2. The wiring density of power supply wiring in a processor area having a high clock frequency is increased and the wiring density of power supply wiring in a processor area having a low clock frequency is reduced among the first processor and the second processor. The multiprocessor device described.

3. The power supply terminal in the processor group area having a fast clock frequency among the first processor and the second processor is increased, and the power supply terminal in the processor group area having a slow clock frequency is reduced. multiprocessor system according to one paragraph or.

One of the first processor or the second processor, CPU area and the external bus I / F fast processor of the clock frequency according to any one of claims 1 to be located remotely on a semiconductor chip 3 Multiprocessor device.

5. The multiprocessor according to claim 4, wherein a fast clock is supplied to a CPU of the processor having a fast clock frequency, and a part of the clock is generated by gating the bus clock for data processing with the external bus I / F. apparatus.

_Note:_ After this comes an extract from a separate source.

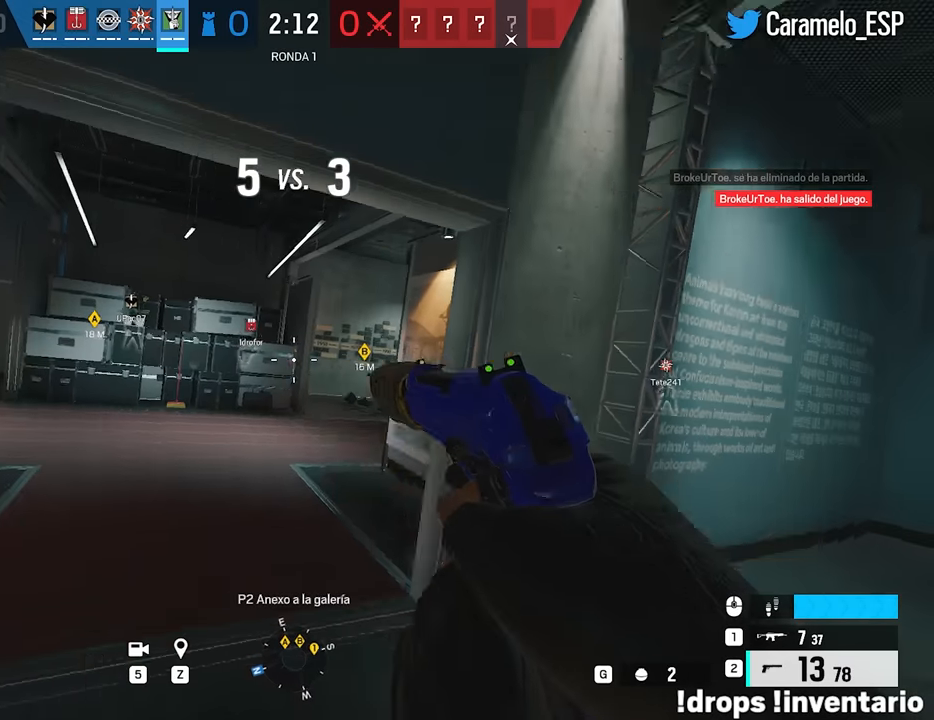
{"keys": ["w"], "mouse": [], "events": [[150, "shift", "down"], [233, "shift", "up"], [333, "shift", "down"], [433, "a", "up"], [433, "shift", "up"]]}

A secondary cache coupled between the first bus and the second bus;
2. The multiprocessor device according to claim 1, wherein the plurality of first processors are accessible to the second external bus via the secondary cache.

A bus bridge coupled between the first bus and the second bus;
2. The multiprocessor device according to claim 1, wherein the plurality of first processors can access the second external bus via the bus bridge.

A secondary cache coupled to the first bus and the first external bus I / F;
8. The multiprocessor device according to claim 7, wherein the plurality of first processors can access the first external bus via the secondary cache.

9. The multiprocessor device according to claim 1, wherein the plurality of first processors have an SMP configuration, and the plurality of second processors also have an SMP configuration.